This was published 2 years ago
Opinion
Rewatching Lost in Translation nearly 20 years on: a rude awakening
Amelia Lester
ColumnistThey say you can’t go home again. I would also caution against revisiting cult classics from 20 years prior, unless you’d like a rude awakening as to how clueless we all were back then.
The movie which prompted this thought was Lost in Translation, the Tokyo travelogue that was greeted rapturously in 2003, and which I thought might be fun to watch one evening recently while missing Japan.
Sofia Coppola may have won an Oscar for best screenplay, but the “romance” element of her plot hits differently these days. At the time of shooting, Scarlett Johansson was 17. Bill Murray, her co-star and love interest, was in his early 50s. For most of the movie, the connection between Johansson’s Charlotte and Murray’s Bob is sweetly platonic, but at the end, the duo says goodbye to each other with a lingering lip lock.

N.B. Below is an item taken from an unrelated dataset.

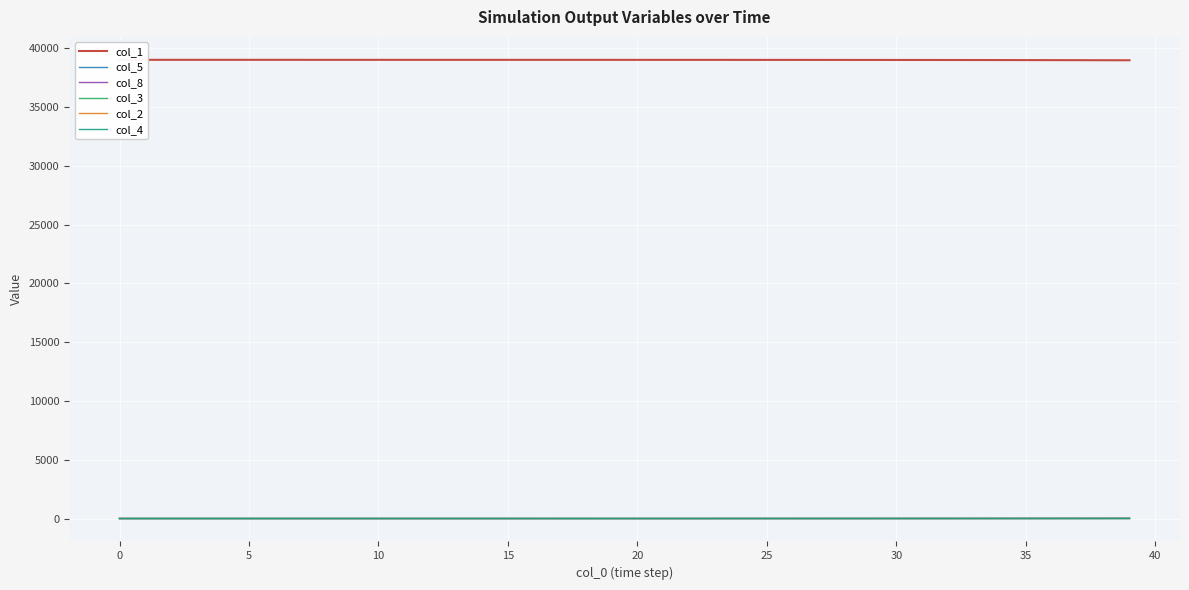

Which series changed the most between 40 and 21?

col_1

One bright spot is that many of the scenes are set in the Tokyo Park Hyatt, which I can attest from my own travels still looks fresh and elegant two decades on. The pool, which steals the show from ScarJo and Bill on more than one occasion, might be the most beautiful in the world: sparkling clean on the 47th floor, looking out on Mount Fuji’s radical symmetry.
But much as I love the Park Hyatt, I miss the streets of the city more. It was striking how absent Tokyo was from a movie celebrated, at the time, for capturing its essence. For one, neither main character seems especially interested in exploring: Charlotte is merely a plus-one on her husband’s work trip, slouching moody and pantless in the hotel’s picture windows, while Bob is a washed-up film star who shuttles each day to a nearby studio where he begrudgingly makes a whisky commercial.
A lot of the movie’s humour comes at the expense of locals.
A lot of the humour comes at the expense of locals, who naturally speak a language our protagonists can’t, and won’t, understand. Learning the Japanese for “please” is really not hard, but apparently eludes Bob and Charlotte. A particularly cringeworthy episode involves Murray’s character hectoring a sushi chef – busy preparing an omakase for him – in rapid-fire, ribald English.
Finally, cultural revelation comes in the strangest ways. For Charlotte, it’s singing a karaoke Pretenders song high above the neon lights of Shibuya. For Bob, who has all but rolled his eyes at people trying to do their jobs in a language foreign to him, the most meaningful interactions are the ones he has with a 17-year-old compatriot. This is a shame, given he is visiting one of the world’s most fascinating cities for the very first time.
Different times, different mores. I get it. And maybe a more charitable interpretation is that Lost In Translation is interesting to modern viewers because it depicts how difficult travel was before the ubiquity of mobile phones.
Tokyo, which by design was intended to confuse invaders, is hard to get to know even with Google Maps in your pocket and a thousand travel guides on demand. Without those to assist, the city might appear to be nothing but an awful lot of skyscrapers and dead ends.
My best advice for planning an itinerary in the Japanese capital is to do just that: plan. It is not a place which rewards spontaneity, but rather diligent and meticulous exploration. I hope one day Charlotte and Bob return to Tokyo with smartphones, to make the most of it. And I hope they do it separately.